━━ ENTRIES SHOWN ━━

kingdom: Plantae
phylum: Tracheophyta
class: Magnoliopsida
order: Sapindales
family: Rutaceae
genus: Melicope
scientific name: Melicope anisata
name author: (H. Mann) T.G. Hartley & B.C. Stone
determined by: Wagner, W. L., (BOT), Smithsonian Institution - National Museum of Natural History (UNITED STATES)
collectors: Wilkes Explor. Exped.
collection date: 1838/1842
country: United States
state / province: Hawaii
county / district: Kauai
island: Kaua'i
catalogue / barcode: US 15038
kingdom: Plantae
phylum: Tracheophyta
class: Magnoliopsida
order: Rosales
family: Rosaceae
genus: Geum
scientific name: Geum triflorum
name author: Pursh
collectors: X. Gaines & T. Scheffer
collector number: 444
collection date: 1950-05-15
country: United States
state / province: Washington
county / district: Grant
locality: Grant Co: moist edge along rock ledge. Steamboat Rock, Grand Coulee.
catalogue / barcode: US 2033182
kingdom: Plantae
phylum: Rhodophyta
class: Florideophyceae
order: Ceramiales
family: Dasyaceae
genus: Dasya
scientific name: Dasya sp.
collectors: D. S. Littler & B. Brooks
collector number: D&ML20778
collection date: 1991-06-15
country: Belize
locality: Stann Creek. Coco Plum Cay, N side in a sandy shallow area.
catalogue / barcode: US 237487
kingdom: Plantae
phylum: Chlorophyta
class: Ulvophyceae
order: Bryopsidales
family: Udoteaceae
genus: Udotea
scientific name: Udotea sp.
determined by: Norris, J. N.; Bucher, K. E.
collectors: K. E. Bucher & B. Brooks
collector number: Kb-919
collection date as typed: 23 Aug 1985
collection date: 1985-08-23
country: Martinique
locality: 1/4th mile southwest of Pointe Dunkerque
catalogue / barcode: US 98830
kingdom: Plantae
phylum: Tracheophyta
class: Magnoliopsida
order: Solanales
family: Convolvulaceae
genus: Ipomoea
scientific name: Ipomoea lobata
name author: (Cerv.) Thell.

━━━

# GIVEN INSTRUCTION
Convert the records, starting at the first line and ending at the line that contains "scientific name: Geum triflorum", into a JSON list of strings with one string per line, leaving out any blank lines.

# REPLY TO THE TASK
[
  "kingdom: Plantae",
  "phylum: Tracheophyta",
  "class: Magnoliopsida",
  "order: Sapindales",
  "family: Rutaceae",
  "genus: Melicope",
  "scientific name: Melicope anisata",
  "name author: (H. Mann) T.G. Hartley & B.C. Stone",
  "determined by: Wagner, W. L., (BOT), Smithsonian Institution - National Museum of Natural History (UNITED STATES)",
  "collectors: Wilkes Explor. Exped.",
  "collection date: 1838/1842",
  "country: United States",
  "state / province: Hawaii",
  "county / district: Kauai",
  "island: Kaua'i",
  "catalogue / barcode: US 15038",
  "kingdom: Plantae",
  "phylum: Tracheophyta",
  "class: Magnoliopsida",
  "order: Rosales",
  "family: Rosaceae",
  "genus: Geum",
  "scientific name: Geum triflorum"
]